• Source passage
--------------------------------------------------

In response to a question about Turning Point USA having gay members and staff, Kirk said that he is clear that he supports “biblical marriage” but believes the conservative political movement should be about addition and multiplication, not subtraction. Hibbs said that Kirk can run TPUSA as a secular organization with Judeo-Christian values, the way the Founding Fathers relied on Judeo-Christian values but created a secular nation in which atheists have freedom to be atheists.
TPUSA is a secular organization, Kirk told Hibbs in December. But, he said, “It’s amazing how many people that come through our ranks and communicate with what we’re doing end up finding Christ when they actually find people that will stand for truth, and truth that is originally rooted in the Bible—truth of hard work, dignity, freedom, liberty, separation of powers, things that quite honestly our founders were inspired by the Judeo-Christian construct in the Bible, the word of God, and they created the greatest framework of the greatest country ever to exist in the history of the world.”
In November, Kirk teamed up with Liberty University’s Jerry Falwell, Jr. to create the Falkirk Center, whose stated mission is to “equip courageous champions to proclaim the Truth of Jesus Christ, to advance His Kingdom, and renew American ideals.” Kirk has said it will fight the Left’s effort to “convert young Christians into socialism.”
While plugging the Falkirk Center in his December conversation with Hibbs, Kirk said that Turning Point USA is his passion and he’s “never” going to stop that secular work. But, he said, “I realized there is also a very important culture war happening about the inseparable intersection of American constitutional liberty and first freedoms and natural rights, and the gospel of Jesus Christ. And who’s fighting for that? And the answer is not enough people.”
Lane’s Christian nationalist organizing—which picks up hotel and meal costs for pastors and spouses who travel to his American Renewal Project events—has been financed in part by the billionaire fracking brothers Farris and Dan Wilks, who also fund Prager U. A few years ago, Dan Wilks bought and renovated a YMCA building for McCoy’s church, and the Wilks family gave thousands to McCoy’s failed run for the state legislature in 2014.
In the sit-down interview Hibbs did with Kirk before last week’s public event, Kirk portrayed the 2020 election as a “cataclysmic collision” between worldviews and warned that if the “Christian worldview” loses, the consequence will be activist judges, more public funding for abortion, and open borders without a Second Amendment right to protect oneself. The church, Kirk said, is the “sleeping giant” that must be awakened. But he said the church has gone wrong, “especially with the young Christian Marxists,” by equating love with “unlimited tolerance for sin.”
In his conversations with Hibbs and McCoy, Kirk described California as the “test case” for what happens when leftism becomes a religion. In their December meeting, Hibbs complained that California hasn’t had its 2016—Democratic candidates won across the state in 2016 and 2018, despite the efforts of Lane, Hibbs, McCoy and their allies. But Hibbs said during his “Real Life Talk” interview with Kirk that if “good people” would get out and vote—and vote correctly as the church would help them do, “California could change in one night if enough people did the right thing.”

--------------------------------------------------

• Collected data
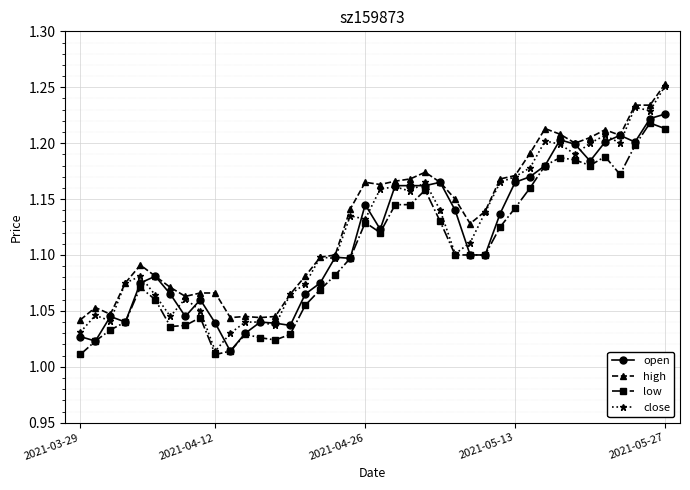

Count the high values in the range 1 to 2.

40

--------------------------------------------------

• Task A
In the Turning Point USA passage, list each item that Kirk names after the words "truth of".
• Task B
Extract the span of the Turning Point USA passage from "While plugging the" up to and including "legislature in 2014.".

• Problem solution A
- hard work
- dignity
- freedom
- liberty
- separation of powers

• Problem solution B
While plugging the Falkirk Center in his December conversation with Hibbs, Kirk said that Turning Point USA is his passion and he’s “never” going to stop that secular work. But, he said, “I realized there is also a very important culture war happening about the inseparable intersection of American constitutional liberty and first freedoms and natural rights, and the gospel of Jesus Christ. And who’s fighting for that? And the answer is not enough people.”
Lane’s Christian nationalist organizing—which picks up hotel and meal costs for pastors and spouses who travel to his American Renewal Project events—has been financed in part by the billionaire fracking brothers Farris and Dan Wilks, who also fund Prager U. A few years ago, Dan Wilks bought and renovated a YMCA building for McCoy’s church, and the Wilks family gave thousands to McCoy’s failed run for the state legislature in 2014.